Krueger’s thesis is based on a wide variety of sources. Prior to writing this book, he had studied hate crimes in the Germany of the 1990s and found no link between socioeconomic background and the incidence of violent attacks against foreigners. Drawing on this experience, Krueger turned first to global opinion surveys on support for terrorism, and then to those who actually participated in it – Palestinian suicide bombers and Hezbollah militants, and even members of Al-Qaeda.
In all cases, the research pointed the same way. Suicide bombers are far more likely to be from relatively well-to-do backgrounds than the average citizen, more likely to have a high school education, or even college educated. There’s a lot more in Krueger’s article that repays further reading but, as an economist, his thesis is clear; in the fight against terrorism, it is pointless to focus on the supply side. There will always be those who are willing to die for a cause, whether it’s because of nationalism, fanaticism or their personal circumstances.
If we address one motivation and thus reduce one source on the supply side, there remain other motivations that will incite other people to terror.
That suggests to me that it makes sense to focus on the demand side, such as by degrading terrorist organizations’ financial and technical capabilities, and by vigorously protecting and promoting peaceful means of protest, so there is less demand for pursuing grievances through violent means. Policies intended to dampen the flow of people willing to join terrorist organizations, by contrast, strike me as less likely to succeed.
Perhaps it’s the phraseology that tempts so many people to think of the suicide bomber as dispossessed victim, using his own body as a last resort when all else has failed. The idea of honourable suicide, while it certainly exists in Western culture, has never been particularly deeply embedded in our psyche.
Catastrophic professional failures might in times past have been 'resolved' with a pearl-handled revolver in a locked room; nowadays such people won’t even resign without being dragged kicking and screaming towards the exit. In the modern material world, suicide is, almost by definition, an act of hopelessness, carried out by those who are deeply miserable with their lives. We feel an instinctive sympathy for the suicide; horror at the forces that must have driven them to an act of such shuddering finality.

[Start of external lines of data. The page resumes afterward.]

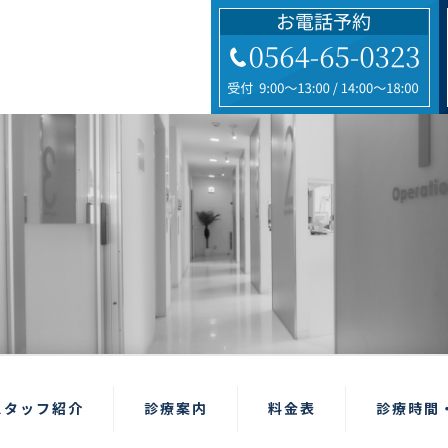
スタッフ紹介
診療案内
料金表
診療時間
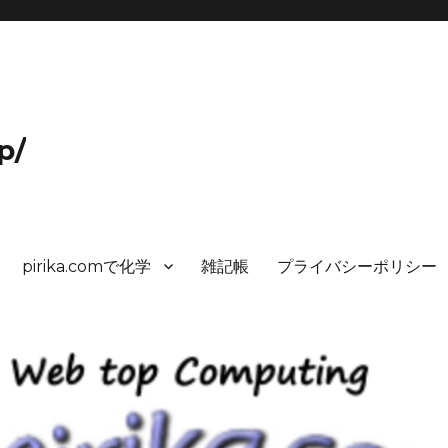
p/
pirika.comで化学
雑記帳
プライバシーポリシー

As Karol Sheinin correctly points out elsewhere on these pages, when we look at the plight of ordinary Gazans, it is a hard-hearted observer indeed who does not feel the most profound despair and sympathy for their wretched plight. The idea that suicide can be born not of hopelessness and deprivation but of fanaticism and hatred is such an alien one to our way of thinking that we clutch at familiar tropes instead.
I think the time for such lazy thinking is past. I don’t imagine that the phrase “suicide bomber” began life as a euphemism, but it certainly reads as one nowadays. Far better, I think, Christopher Hitchens’ favoured formulation, “suicide murderers”. The suicide may be central to their ideology, but it’s the murder that’s the principal sin in mine. Sure, it’s a heavily loaded term, but if we can’t use pointed language to describe people willing to immolate themselves and innocent civilians in the name of religion, then we all have bigger problems anyway.